Well of course I drive. I try and do as much as I can, because I don’t drink and drive. So I try and do as much as I can […] in the car and that […] Yeah, [I look after the] house, like mowing the lawns, just trying to get my mind off it yeah […] But there’s only so much you can do, you know what I mean [… If I had a job] I wouldn’t be sitting at home all day, bored with nothing to do. Come home from work, tired, shower, dinner, and I might have one or two beers and go to bed.

Bryan [late 40s, Australian, unemployed but previously worked in business, no drinking in last three weeks] explains how recently he has tried to stay busy. Mowing the lawns and cleaning the house gives him a sense of achievement which motivates him not to drink. (Read his personal story)

I love alcohol, but it is hurting me at the moment in numerous ways, so I’m motivated to stop that for a while, you know. Like I said, I haven’t even been counting the days of being off the grog. I’m happy to be off the grog. Like I said, now [in the interview] I feel a bit funny. But before that, yesterday for instance, I was actually saying … I was sitting in the kitchen having a cup of tea about half past three and a smoke, and I thought, ‘I’ve got such a[lot done] … this and this and this and this and this and this and this and this done today. If I was drinking last night for instance, none of that would’ve got done. So, this is good and I’m doing something.’ And I thought, ‘Yeah, good. I’m going to stay sober for a while.’ Maybe I was thinking about having a drink, I don’t know, but for now, I’m going to stay sober for a while. I’m not having any … this is all right. I’m getting shit done.

John [60 years of age, Australian, retired, drinking less] draws on the support of his children who phone him and offer encouragement. (Read his personal story)

And my kids support me in a way, ‘How are you going, Dad?’ by telephone. Sometimes, they come around, not very often because they’re working, they’ve got their own lives, but they ring up. ‘How are you going, Dad?’ you know, and I really appreciate that because I never had it before and they’re just ringing up off their own back. ‘How are you feeling? How’s your condition going?’ you know.

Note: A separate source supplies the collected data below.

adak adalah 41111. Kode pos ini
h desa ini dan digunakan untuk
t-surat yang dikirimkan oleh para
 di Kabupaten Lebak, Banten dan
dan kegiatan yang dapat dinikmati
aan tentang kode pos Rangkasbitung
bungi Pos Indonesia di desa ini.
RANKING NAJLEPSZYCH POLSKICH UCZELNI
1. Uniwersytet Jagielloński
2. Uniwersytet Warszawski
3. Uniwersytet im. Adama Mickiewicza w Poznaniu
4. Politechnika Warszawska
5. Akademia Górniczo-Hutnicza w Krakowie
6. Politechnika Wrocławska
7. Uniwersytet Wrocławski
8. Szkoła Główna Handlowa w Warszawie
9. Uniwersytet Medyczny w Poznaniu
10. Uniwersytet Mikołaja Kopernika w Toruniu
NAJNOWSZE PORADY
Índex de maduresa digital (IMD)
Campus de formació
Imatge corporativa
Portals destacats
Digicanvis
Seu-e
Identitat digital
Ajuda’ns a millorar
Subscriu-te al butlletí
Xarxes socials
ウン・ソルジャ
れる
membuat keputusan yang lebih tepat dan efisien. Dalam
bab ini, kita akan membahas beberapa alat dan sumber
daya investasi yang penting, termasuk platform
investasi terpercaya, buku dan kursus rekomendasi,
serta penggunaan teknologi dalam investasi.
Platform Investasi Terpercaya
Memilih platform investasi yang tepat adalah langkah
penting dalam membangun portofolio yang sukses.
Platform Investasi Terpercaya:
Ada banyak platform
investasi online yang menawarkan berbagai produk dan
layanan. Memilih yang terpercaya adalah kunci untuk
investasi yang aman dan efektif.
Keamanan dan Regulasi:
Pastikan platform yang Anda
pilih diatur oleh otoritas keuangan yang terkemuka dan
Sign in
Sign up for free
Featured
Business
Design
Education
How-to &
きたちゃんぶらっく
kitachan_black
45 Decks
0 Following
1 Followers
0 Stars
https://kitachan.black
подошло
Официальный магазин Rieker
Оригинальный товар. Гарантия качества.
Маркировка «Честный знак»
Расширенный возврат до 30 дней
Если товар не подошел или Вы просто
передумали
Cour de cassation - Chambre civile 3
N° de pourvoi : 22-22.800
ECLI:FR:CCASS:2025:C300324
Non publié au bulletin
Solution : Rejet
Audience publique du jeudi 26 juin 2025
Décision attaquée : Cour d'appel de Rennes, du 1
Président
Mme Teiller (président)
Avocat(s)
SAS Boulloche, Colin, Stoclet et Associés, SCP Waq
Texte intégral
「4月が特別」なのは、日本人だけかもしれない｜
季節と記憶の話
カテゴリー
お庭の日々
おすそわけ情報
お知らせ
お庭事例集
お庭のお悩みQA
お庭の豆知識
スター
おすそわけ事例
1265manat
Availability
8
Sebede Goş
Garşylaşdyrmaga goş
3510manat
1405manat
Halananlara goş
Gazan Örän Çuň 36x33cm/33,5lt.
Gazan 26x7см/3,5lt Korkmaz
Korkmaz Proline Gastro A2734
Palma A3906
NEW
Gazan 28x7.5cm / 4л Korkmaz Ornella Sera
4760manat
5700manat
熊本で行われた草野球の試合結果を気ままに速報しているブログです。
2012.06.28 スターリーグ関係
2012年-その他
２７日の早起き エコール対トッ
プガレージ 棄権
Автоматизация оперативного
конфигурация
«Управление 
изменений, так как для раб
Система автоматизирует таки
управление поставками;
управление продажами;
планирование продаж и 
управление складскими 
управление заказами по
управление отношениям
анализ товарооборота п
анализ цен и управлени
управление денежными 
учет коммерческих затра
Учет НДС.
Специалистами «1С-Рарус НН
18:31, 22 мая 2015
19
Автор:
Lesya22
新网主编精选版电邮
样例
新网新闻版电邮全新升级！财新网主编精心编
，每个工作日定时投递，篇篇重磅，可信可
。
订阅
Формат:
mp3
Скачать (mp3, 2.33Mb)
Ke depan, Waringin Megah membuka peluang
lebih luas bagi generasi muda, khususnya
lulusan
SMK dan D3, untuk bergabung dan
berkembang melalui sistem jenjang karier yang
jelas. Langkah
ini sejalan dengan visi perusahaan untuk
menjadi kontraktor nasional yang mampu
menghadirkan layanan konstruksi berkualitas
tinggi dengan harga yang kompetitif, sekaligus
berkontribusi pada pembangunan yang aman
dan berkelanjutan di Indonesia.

Just making enquiries about my general well-being, and that’s helping me.

Steve [early 60s, Indigenous, unemployed but previously worked in nursing, drinking less] explains he now sets limits about when he goes to the pub and how much he drinks. (Read his personal story)

I was coming back from the gym and I could smell onions and I bumped into someone and I said, ‘Are you having a barbecue in there or something?’ I’d never drunk in that pub. I hated it, avoided it like the plague. He said, ‘Oh mate, [we’re] having a sausage sizzle and schooners are only $3.80’ and I thought, ‘Why not?’ He said, ‘Just come in and have a beer and a sausage and we can have a chat’. That screwed me up. I went in there and I had three drinks, and I know after those three drinks, I was feeling pissy. And then I thought ‘I’ve got to get out of here’, because I could feel it […] After the gym on Saturday, I used to go to the pub from 12pm until three o’clock and then I’d leave, and I’d only have three schooners. But then of course the pub also has a lucky badge draw. So, I thought, ‘Well that’s on Thursdays, so I’ll make it on Saturdays and Thursdays and only have three each day’. That’s what I’ve been doing. Rarely have more than three.